The University cannot say whether Rodriguez knew the CSO requested job descriptions for quality control but is of the opinion that if he did not have actual knowledge, he should have known about the request.  [...] The University is aware of no information suggesting Rodriguez knew or should have known to inquire as to whether the CSO had received the quality control job descriptions. 

So we have this: someone asked for job descriptions of QC staff, this request went both to Scott Draper and Rich Rodriguez's assistant, as apparently Rich Rodriguez does not have an institutional email address, and no one got back to the CSO with these descriptions until after the newspaper "investigation".  Obviously there was quite a breakdown in the chain of communication here, and I'm sure many will point to this as a sure sign of a cover-up of obvious impropriety.  That said, the University takes full ownership of the violations, and so it does not seem so improbable that the request simply was lost in the shuffle as far as Rodriguez goes.  It appears that the classification of QC permissible activities and that of full strength and conditioning staff also are at the heart of these specific violations.  This, to me, does not constitute wanton disregard for NCAA rules and a blatant abuse of student athletes.  It represents a violation that simply should not have occurred, one that the school and program admit should not have occurred, and one that I'm certain will not occur again.  

That attitude permeates the response to each individual allegation.  The document mixes no words and pulls no punches.  It details each and every violation.  It frankly and simply states where violations occurred, why they believed they occurred, and what will happen to insure they do not occur again.  

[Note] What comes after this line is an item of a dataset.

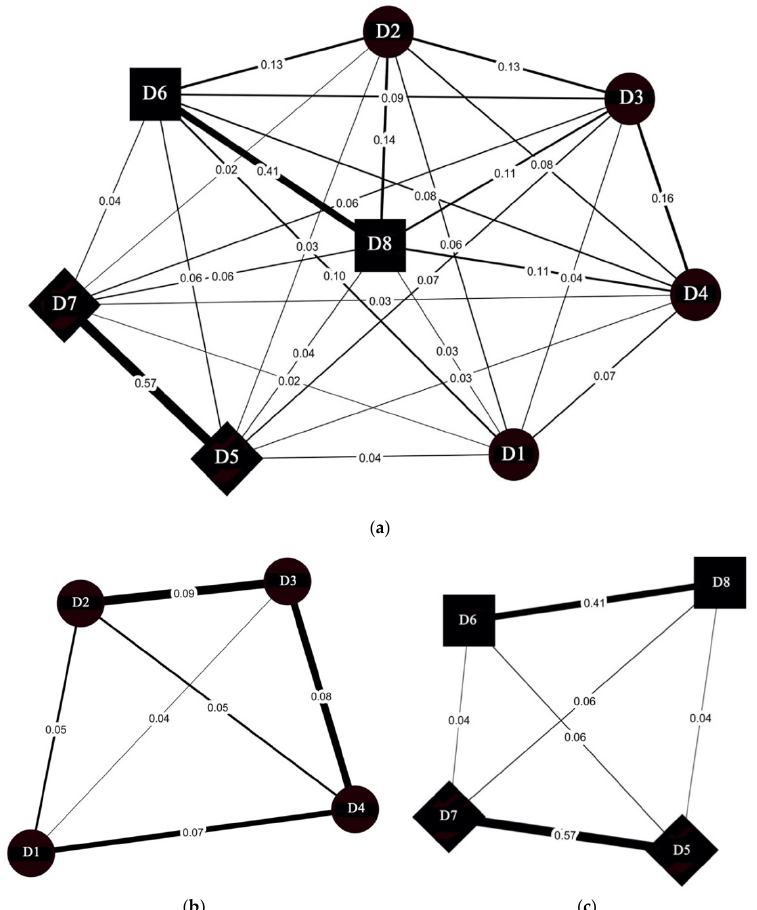
Figure 2. Three networks for dolphins in various groups. Thicker lines (edges) indicate a stronger tie between the two individuals (nodes). Mother–calf dyads are indicated by matching square nodes and diamond nodes. Individuals not part of a mother–calf dyad are indicated by circles. ( a ) Network representing time periods when all eight dolphins were accessible to each other. ( b ) Network representing time periods when D1, D2, D3, and D4 were separated as a subgroup. ( c ) Network representing time periods when D5, D6, D7, and D8 were separated as a subgroup. tween blocks 6 and 22 despite being older than D5.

So where do we go from here?  Well we focus on W's and L's for one thing, we move on.  This is Michigan's response in its entirety, so from the University's stand-point they are done.  We now wait for the NCAA's response to this document in August, and I would be literally stunned if there were to be anything additional added other than a symbolic probation period.  Beyond that however, several questions need to be asked.  First and foremost centers on access to the program.  The original articles that detailed this "investigation" were gross misrepresentations of the program and Coach Rodriguez along with the nature and types of violations that occurred in 2008 and 2009.  They were irresponsibly reported and have brought untold amounts of negative attention upon both the University and the football program.  With the full weight of the allegations and violations now out in the open, there is no other conclusion to reach other than the fact that the Free Press mis-represented and falsely reported the extent and details of the violations that occurred.

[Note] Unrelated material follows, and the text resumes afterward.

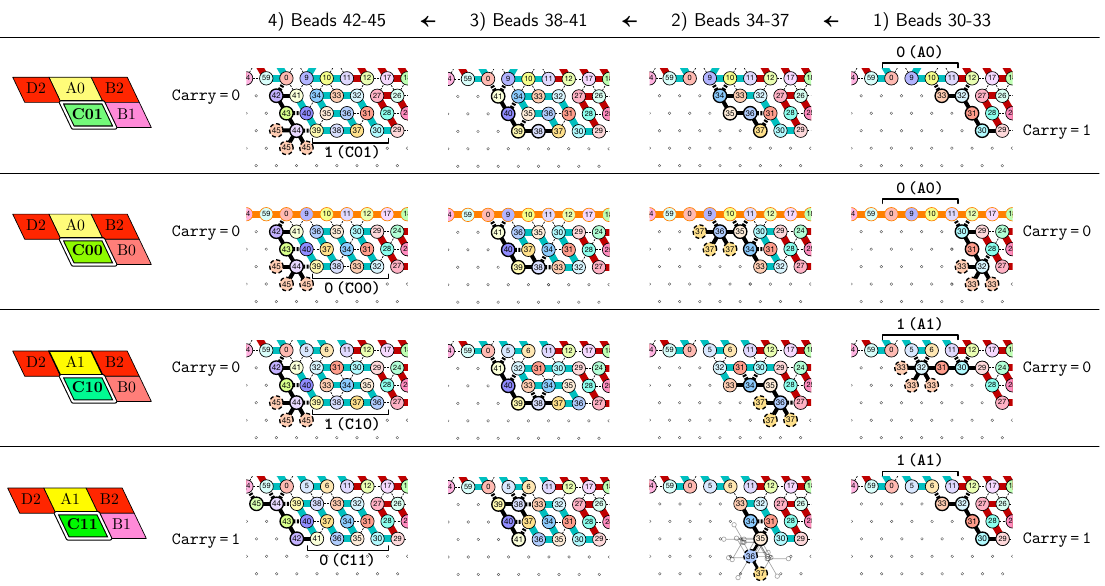
Figure 13. An illustration of how the module C applies a different function which results in different foldings according to the initial state of the molecule (carry = 0 or 1) at the beginning of the folding of the module, and to the environment (the bit 0 or 1 encoded) read above by the function. This figure is meant to be read from right to left (zig pass Ð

While the University takes the violations very seriously, the actual violations are a far cry from the initial claims in the media. [...] the University is satisfied that the initial media reports were greatly exaggerated if not flatly incorrect.

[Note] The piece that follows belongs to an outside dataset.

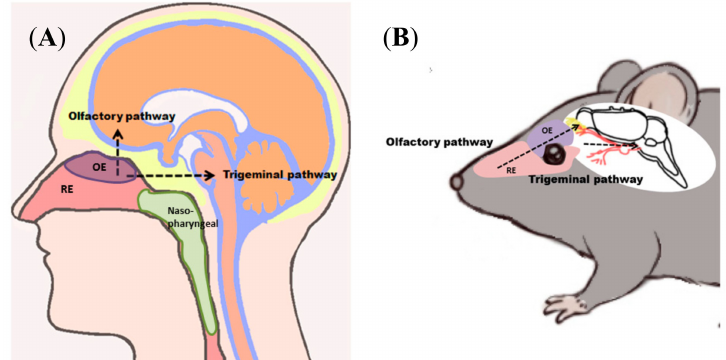
Figure 1. Nose-to-brain (N2B) delivery allows application of drugs at the roof of the nasal cavity, which are transported to the central nervous system (CNS) of humans ( A ) and rodents ( B ). N2B transport can either be mediated via the olfactory or the trigeminal pathway. Drugs passing along the olfactory pathway target the olfactory bulb, whereas drugs transported via the trigeminal pathway are delivered predominantly to the brain stem. Abbreviations: OE: olfactory epithelium/mucosa; RE: respiratory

The University was direct about these violations and addressed them head-on repeatedly.  This document today serves as the final punctuation mark in the school's response to the NCAA, but it should be only the beginning in their response to the local media, and by that I mean the Detroit Free Press.  The Free Press should be banned from attending U of M events in total, remove their credentials, remove their access, and remove their relevance from covering the University of Michigan.  There should be some method of recourse here, and I believe that a removal of the Free Press's privilege to cover U of M events in person and to have access to U of M players and staff is the place to start.  Where to go from there, I do not know.